Mix the Meat: In a large mixing bowl, combine the ground beef, egg, seasoned breadcrumbs, Worcestershire sauce, chopped onion, salt, and pepper. Gently knead with your hands until the ingredients are just incorporated. Do not overmix.
Shape the Patties: Divide the mixture into four even portions. Form them into oval-shaped patties, about 3/4-inch thick. Press a slight indentation into the center of each patty.
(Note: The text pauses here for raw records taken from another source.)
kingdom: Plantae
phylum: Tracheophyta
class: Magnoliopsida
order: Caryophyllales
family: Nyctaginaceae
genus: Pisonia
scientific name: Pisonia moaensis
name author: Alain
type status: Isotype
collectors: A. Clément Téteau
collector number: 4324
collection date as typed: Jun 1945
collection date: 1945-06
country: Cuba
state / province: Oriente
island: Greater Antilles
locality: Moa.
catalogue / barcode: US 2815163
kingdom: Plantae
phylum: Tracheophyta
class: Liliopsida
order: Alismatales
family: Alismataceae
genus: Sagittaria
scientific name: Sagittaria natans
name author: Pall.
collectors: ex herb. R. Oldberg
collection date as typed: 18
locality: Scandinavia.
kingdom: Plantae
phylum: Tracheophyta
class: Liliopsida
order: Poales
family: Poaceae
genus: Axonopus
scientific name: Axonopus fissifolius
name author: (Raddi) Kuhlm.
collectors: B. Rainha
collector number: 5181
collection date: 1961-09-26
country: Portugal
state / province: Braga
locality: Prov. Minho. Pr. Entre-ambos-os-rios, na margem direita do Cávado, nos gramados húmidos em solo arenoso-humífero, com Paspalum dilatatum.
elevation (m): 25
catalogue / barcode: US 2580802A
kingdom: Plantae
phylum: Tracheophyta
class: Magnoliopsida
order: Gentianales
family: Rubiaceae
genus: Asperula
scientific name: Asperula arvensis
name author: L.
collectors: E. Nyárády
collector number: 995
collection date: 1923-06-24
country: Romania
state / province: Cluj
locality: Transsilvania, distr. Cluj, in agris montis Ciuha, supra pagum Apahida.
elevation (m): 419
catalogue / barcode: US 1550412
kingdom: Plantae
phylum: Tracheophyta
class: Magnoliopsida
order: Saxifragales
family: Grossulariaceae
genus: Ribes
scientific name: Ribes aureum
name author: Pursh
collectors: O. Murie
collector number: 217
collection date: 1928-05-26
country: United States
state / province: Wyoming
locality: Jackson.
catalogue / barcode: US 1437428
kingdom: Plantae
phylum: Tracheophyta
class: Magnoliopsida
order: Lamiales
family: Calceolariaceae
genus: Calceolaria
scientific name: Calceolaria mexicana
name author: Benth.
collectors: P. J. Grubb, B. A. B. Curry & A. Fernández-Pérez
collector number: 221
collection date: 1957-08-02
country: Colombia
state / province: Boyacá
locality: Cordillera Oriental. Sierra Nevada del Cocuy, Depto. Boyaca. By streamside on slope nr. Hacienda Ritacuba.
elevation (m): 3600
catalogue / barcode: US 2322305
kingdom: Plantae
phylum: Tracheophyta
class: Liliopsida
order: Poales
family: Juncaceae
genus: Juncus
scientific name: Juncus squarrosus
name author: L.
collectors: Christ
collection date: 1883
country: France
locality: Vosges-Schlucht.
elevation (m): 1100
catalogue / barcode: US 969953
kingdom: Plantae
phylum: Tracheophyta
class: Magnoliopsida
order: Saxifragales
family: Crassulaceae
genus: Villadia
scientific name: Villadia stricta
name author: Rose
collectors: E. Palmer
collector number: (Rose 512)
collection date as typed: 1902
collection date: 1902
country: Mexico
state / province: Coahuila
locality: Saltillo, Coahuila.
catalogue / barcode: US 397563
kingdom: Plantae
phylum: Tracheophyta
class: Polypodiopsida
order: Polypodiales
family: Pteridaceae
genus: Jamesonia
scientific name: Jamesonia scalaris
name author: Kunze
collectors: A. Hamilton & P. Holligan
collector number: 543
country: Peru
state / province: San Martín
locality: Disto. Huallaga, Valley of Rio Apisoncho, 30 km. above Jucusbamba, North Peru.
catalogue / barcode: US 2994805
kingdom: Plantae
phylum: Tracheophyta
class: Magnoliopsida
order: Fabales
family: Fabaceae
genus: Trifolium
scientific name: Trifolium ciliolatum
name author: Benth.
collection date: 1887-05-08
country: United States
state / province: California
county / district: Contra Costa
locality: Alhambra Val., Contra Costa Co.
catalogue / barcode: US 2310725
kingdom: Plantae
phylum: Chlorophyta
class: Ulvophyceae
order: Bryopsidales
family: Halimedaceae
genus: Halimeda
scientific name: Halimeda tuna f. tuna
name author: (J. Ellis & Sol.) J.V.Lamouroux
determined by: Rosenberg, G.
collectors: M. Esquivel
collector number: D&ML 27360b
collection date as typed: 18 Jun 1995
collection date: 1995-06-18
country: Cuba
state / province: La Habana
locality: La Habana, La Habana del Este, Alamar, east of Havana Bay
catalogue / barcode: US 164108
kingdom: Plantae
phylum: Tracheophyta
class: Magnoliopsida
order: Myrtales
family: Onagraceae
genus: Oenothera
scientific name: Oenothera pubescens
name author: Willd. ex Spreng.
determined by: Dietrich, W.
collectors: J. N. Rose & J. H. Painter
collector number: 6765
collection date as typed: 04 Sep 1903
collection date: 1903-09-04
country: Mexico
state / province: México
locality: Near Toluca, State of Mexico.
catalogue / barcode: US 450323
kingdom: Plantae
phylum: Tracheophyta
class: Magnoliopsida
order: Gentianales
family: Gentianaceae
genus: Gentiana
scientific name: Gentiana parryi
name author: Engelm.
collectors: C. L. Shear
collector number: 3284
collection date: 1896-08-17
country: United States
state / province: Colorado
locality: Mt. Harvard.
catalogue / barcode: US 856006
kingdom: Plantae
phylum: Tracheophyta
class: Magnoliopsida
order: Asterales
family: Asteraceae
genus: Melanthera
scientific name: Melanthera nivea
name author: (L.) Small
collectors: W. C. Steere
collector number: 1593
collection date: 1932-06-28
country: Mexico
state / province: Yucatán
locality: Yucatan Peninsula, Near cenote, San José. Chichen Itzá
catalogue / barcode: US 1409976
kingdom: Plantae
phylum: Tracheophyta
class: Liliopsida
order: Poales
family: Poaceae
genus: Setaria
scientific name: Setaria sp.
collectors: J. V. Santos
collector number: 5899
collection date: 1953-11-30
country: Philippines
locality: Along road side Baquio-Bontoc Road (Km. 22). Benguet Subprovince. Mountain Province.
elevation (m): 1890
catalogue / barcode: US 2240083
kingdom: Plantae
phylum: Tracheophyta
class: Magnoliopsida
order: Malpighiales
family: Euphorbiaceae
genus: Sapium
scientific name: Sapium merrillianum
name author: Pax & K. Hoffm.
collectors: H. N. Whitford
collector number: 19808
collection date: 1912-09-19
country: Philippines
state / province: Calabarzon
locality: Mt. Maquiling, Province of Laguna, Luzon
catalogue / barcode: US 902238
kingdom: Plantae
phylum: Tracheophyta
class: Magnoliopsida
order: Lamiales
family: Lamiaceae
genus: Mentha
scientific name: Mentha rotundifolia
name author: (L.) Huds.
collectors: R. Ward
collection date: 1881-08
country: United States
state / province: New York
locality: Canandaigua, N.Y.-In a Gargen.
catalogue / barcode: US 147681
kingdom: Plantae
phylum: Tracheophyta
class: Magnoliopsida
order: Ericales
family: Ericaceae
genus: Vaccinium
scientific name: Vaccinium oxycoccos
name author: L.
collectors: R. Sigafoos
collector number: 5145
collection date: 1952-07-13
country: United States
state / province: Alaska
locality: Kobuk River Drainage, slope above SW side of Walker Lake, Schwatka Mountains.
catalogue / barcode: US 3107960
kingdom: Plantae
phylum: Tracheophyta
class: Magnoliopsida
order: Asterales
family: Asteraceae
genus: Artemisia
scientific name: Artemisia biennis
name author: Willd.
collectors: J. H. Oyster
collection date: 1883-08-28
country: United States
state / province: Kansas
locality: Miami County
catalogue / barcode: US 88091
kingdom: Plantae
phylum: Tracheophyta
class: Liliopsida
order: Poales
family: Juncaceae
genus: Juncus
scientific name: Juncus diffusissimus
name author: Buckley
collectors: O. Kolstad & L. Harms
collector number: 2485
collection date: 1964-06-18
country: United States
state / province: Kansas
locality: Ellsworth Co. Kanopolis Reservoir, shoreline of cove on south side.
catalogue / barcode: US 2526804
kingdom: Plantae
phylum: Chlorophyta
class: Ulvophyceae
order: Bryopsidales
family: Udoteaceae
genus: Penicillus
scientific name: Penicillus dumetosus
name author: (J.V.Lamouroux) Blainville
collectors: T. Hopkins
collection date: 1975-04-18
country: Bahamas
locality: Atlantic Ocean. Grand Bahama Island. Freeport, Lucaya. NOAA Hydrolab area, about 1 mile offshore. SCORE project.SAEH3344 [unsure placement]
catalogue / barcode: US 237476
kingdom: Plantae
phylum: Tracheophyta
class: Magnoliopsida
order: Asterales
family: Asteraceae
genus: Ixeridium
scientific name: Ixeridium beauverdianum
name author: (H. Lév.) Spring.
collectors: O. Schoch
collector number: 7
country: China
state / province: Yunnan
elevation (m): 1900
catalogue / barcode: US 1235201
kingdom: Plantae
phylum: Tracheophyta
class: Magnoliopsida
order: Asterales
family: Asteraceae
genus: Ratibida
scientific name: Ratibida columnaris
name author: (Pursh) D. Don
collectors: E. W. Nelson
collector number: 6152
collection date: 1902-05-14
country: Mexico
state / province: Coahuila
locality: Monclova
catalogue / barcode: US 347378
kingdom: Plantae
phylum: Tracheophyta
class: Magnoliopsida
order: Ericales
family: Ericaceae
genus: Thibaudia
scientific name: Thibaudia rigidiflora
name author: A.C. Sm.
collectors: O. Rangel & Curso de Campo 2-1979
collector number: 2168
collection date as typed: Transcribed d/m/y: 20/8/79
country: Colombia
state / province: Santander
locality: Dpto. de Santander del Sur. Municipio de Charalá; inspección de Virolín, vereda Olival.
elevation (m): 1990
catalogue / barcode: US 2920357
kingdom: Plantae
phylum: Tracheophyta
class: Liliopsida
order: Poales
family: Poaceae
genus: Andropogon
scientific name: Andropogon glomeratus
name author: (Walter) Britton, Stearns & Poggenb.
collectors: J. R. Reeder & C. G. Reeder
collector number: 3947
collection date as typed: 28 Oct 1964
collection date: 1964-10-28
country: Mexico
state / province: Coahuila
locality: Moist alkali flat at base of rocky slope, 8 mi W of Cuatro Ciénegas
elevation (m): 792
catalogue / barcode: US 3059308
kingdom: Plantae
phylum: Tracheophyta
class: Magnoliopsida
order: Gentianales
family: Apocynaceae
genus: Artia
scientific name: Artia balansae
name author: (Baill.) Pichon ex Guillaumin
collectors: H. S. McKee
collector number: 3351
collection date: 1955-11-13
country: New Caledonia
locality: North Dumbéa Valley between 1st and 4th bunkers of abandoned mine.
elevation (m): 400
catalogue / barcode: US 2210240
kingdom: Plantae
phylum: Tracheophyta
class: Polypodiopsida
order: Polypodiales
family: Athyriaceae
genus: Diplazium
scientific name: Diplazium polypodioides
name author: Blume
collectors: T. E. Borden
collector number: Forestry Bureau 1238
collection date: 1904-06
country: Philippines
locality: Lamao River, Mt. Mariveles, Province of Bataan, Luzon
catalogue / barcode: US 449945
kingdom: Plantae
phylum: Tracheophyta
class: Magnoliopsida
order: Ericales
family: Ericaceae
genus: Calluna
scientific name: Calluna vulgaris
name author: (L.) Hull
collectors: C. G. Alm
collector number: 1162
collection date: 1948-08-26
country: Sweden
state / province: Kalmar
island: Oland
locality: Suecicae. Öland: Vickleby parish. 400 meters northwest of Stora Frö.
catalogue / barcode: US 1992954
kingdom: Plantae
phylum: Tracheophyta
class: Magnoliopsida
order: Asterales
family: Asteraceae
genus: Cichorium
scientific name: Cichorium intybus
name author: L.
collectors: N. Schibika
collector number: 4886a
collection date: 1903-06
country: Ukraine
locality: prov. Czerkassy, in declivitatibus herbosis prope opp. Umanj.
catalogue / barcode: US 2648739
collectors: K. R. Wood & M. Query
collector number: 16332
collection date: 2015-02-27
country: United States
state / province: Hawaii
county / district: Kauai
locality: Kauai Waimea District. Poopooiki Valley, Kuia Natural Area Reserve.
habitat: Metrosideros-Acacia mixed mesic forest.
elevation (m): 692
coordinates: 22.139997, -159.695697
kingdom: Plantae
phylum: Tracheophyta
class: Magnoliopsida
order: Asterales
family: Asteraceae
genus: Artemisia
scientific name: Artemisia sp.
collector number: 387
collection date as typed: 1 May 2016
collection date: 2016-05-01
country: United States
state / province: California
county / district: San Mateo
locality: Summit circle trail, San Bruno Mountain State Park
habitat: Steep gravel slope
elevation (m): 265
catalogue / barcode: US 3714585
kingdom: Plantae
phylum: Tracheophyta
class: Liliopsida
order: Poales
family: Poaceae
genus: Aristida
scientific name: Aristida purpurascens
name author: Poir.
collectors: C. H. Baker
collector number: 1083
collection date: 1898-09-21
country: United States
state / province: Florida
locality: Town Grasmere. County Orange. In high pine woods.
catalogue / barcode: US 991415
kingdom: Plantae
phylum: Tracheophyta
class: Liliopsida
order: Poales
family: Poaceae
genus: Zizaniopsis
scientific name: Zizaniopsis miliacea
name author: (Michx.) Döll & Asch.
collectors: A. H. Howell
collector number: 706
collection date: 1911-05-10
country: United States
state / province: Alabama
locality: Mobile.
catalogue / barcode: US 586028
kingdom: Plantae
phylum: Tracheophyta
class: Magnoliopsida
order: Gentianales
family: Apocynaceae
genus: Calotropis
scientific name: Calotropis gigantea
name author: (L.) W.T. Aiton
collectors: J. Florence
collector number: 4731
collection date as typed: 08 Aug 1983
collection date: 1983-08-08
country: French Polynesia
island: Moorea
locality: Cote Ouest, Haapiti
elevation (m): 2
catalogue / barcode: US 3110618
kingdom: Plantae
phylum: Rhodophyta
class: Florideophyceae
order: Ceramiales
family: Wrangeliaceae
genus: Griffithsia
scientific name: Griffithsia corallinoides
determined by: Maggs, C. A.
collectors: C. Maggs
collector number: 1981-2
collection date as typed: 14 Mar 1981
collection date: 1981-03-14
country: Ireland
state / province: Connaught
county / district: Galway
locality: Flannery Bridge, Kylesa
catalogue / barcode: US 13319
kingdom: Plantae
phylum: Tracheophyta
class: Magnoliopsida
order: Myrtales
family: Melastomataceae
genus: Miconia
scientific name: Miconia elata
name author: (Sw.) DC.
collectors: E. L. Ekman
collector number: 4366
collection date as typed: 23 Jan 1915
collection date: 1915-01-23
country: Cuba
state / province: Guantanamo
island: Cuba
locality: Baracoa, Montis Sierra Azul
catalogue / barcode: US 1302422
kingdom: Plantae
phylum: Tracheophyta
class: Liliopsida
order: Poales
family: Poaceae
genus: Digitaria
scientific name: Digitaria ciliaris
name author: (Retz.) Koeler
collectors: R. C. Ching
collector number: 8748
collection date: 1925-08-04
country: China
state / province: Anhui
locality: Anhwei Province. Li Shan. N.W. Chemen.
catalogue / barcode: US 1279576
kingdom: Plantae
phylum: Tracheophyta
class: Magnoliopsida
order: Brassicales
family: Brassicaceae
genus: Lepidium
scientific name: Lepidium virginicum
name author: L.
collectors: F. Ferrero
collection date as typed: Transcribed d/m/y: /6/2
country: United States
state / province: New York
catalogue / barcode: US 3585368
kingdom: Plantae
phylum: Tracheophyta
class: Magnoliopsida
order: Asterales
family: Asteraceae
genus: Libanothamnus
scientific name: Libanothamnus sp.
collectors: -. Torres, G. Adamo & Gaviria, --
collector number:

Sear the Patties: Heat the olive oil in a large skillet over medium-high heat. Add the patties and sear until a rich brown crust forms on both sides, about 3-4 minutes per side. Remove the patties from the skillet and set aside. Carefully pour off any excess heavy grease, keeping the browned bits in the pan.
Sauté the Mushrooms: Reduce the heat to medium. Add the butter to the skillet. Once melted, add the sliced mushrooms. Sauté until they are softened and lightly browned, about 5-7 minutes.
Create the Gravy: Sprinkle the all-purpose flour over the mushrooms and stir continuously for 1 to 2 minutes to cook off the raw flour taste.
Add the Liquid: Slowly pour in the beef broth, whisking continuously to ensure the flour dissolves smoothly and no lumps form. Bring the gravy to a gentle simmer.
Simmer and Serve: Return the seared patties (and any accumulated juices) to the skillet. Reduce the heat to medium-low, and let the steaks simmer in the gravy for 10-15 minutes, until the meat is fully cooked and the gravy has thickened to your liking.
Enjoy: Prepare the mashed potatoes according to the package directions. Serve the Salisbury steak hot over a bed of mashed potatoes, generously ladled with the mushroom gravy.